_DATA:_
--- START ---

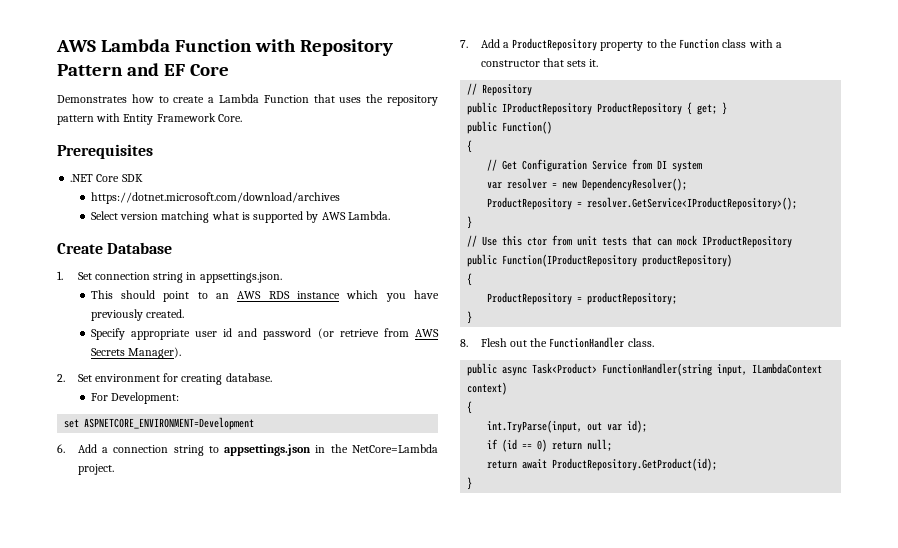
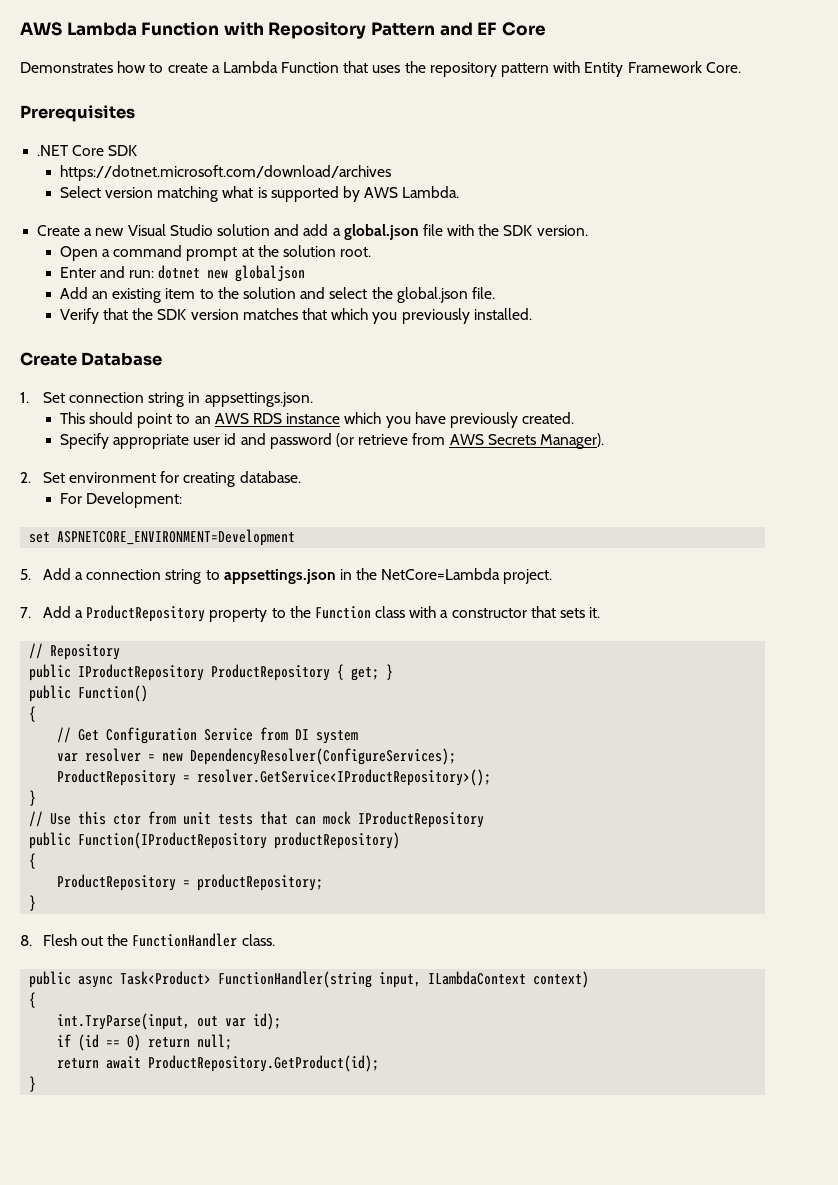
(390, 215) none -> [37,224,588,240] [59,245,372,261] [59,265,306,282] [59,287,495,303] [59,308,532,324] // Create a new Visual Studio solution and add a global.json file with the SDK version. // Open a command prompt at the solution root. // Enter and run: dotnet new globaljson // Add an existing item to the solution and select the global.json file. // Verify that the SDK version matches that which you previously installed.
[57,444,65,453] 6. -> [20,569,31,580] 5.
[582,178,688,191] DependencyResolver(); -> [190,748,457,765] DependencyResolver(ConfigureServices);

--- END ---
--- START ---

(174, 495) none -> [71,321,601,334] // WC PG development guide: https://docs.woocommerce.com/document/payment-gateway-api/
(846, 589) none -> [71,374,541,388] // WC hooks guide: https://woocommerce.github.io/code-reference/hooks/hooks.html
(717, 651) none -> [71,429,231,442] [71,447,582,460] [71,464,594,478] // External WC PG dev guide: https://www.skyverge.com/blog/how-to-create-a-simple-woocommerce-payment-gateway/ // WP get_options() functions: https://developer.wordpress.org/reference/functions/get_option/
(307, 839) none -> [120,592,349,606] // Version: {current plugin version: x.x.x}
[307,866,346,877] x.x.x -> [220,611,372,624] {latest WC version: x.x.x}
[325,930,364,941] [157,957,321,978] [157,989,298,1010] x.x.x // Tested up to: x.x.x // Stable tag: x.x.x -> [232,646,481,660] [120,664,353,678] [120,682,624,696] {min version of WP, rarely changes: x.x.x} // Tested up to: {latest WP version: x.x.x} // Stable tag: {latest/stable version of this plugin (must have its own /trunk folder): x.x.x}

--- END ---

_TASK DETAILS:_ Out of the data above, give again only the lines starting at the one holding "[57,444,65,453] 6. -> [20,569,31,580] 5." and ending at the one holding "[582,178,688,191] DependencyResolver(); ->", unchanged.

_RESPONSE TO THE TASK:_
[57,444,65,453] 6. -> [20,569,31,580] 5.
[582,178,688,191] DependencyResolver(); -> [190,748,457,765] DependencyResolver(ConfigureServices);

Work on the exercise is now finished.